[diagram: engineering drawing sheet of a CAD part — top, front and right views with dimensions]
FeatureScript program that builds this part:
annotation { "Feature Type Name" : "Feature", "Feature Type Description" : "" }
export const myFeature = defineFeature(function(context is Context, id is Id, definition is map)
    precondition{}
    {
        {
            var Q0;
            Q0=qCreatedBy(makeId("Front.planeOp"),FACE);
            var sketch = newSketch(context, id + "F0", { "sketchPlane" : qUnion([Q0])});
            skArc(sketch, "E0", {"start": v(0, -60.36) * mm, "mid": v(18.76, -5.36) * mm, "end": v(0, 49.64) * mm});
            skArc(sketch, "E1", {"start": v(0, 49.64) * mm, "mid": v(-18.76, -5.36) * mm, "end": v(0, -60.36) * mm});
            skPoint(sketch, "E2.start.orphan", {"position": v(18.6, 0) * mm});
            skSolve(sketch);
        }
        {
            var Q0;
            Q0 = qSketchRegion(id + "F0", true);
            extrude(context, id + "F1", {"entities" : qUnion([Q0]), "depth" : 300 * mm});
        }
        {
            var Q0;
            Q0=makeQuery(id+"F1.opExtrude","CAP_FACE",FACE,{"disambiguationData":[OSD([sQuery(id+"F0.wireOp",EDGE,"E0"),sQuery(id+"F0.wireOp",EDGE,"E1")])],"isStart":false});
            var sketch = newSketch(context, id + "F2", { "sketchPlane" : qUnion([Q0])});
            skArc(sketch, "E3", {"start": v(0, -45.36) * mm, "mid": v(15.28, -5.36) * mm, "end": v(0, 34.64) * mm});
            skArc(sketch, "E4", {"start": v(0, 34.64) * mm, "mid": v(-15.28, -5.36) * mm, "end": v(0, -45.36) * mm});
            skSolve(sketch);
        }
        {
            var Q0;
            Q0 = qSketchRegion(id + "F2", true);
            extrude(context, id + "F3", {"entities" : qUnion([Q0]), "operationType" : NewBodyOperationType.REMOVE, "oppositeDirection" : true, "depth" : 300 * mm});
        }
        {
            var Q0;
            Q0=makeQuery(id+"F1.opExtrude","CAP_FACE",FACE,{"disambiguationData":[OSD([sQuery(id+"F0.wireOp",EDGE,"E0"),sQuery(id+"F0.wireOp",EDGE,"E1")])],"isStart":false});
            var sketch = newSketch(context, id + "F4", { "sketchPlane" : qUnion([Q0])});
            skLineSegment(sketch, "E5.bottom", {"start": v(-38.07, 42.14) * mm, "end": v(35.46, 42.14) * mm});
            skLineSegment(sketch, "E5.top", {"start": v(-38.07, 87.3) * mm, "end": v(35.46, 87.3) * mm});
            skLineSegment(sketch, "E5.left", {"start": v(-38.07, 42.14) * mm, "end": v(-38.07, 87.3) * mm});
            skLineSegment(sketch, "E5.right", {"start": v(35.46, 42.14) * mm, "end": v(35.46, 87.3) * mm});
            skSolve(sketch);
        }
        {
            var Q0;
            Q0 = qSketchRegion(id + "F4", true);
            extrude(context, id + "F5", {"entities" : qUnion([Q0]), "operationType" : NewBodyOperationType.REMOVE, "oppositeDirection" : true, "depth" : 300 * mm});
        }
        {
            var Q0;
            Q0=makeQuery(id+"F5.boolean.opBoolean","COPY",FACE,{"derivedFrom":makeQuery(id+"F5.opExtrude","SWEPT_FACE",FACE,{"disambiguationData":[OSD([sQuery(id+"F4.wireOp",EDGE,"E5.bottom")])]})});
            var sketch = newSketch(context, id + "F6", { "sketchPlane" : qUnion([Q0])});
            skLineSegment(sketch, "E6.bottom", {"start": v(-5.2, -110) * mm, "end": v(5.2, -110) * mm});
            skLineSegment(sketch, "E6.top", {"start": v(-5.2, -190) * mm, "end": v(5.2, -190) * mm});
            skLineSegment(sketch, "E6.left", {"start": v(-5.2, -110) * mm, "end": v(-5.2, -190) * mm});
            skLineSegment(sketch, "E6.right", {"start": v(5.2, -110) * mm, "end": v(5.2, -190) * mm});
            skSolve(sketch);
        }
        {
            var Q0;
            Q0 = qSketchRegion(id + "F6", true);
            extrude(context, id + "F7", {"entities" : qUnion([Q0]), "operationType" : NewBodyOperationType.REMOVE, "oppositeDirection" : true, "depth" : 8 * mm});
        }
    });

-------

*Set exercise*:
Please pick out and copy every line in the data above that contains the word "entities". Case counts.

*Expected answer*:
            extrude(context, id + "F1", {"entities" : qUnion([Q0]), "depth" : 300 * mm});
            extrude(context, id + "F3", {"entities" : qUnion([Q0]), "operationType" : NewBodyOperationType.REMOVE, "oppositeDirection" : true, "depth" : 300 * mm});
            extrude(context, id + "F5", {"entities" : qUnion([Q0]), "operationType" : NewBodyOperationType.REMOVE, "oppositeDirection" : true, "depth" : 300 * mm});
            extrude(context, id + "F7", {"entities" : qUnion([Q0]), "operationType" : NewBodyOperationType.REMOVE, "oppositeDirection" : true, "depth" : 8 * mm});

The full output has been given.